PETERBOROUGH, N.H. (CBS) — Boarded up windows and debris in the snow– just part of the aftermath of an expolosion at New Hampshire Ball Bearings.
The blast injured 14 including Kelly Hull who was treated at a local hospital.
“It’s just sore spots on my back from the debris that hit me,” said Hull, who estimates she was about 30 feet from the blast site. “It was inhalation injuries. It was from breathing the debris that was in the air.”
Before her own injuries were looked at, Hull had already helped save a co-worker who was badly burned.
“We just threw snow on her because she was burned…her head, her hands,” said Hull.
Tuesday, investigators were trying to figure out what happened and have narrowed their focus.
“We’re looking at a process where they have an acid room when they work with different chemicals,” said New Hampshire Deputy State Fire Marshal Max Schultz. “We’re in that area taking a look at where the damage is.”
Investigators are interviewing workers who were in the acid room and trying to determine if there were one or two explosions.
There is substantial damage to the first floor windows and walls.
“We will be bringing in structural engineers to go through it, but right now with a quick eyeball it appears the building is structurally sound,” said Peterborough Fire Chief Joseph Lenox.
For now the building is closed to employees, but company vice president Rich Bardellini won’t say if the workers will be paid while they’re off of work.
“I can’t speak to that at this point,” Bardellini said.
New Hampshire Governor Maggie Hassan, who toured the plant Tuesday, said she hopes the company will pay workers while they are off the job, but says state assistance is available.

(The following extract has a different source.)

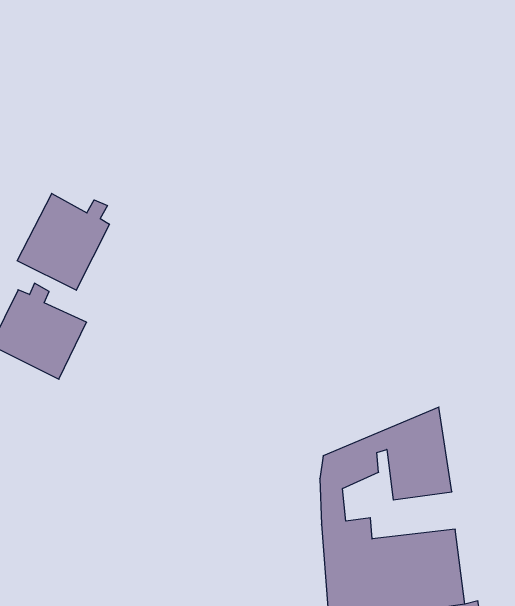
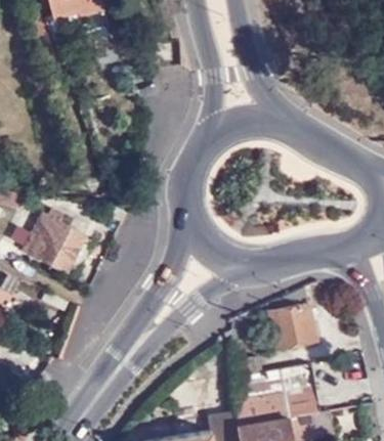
building: [17,193,109,290] -> none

Workers who were in the plant at the time of the explosion—still on edge.
“I do feel lucky, I feel nervous, I was shaking last night even hours after it happened,” said Tim Heaphy.
Of the 14 injured, two remain in Boston hospitals for burns and trauma. Everyone else has been released.
WBZ checked state records and found the company was cited for four serious violations between 2005 and 2007 which resulted in informal settlements with OSHA.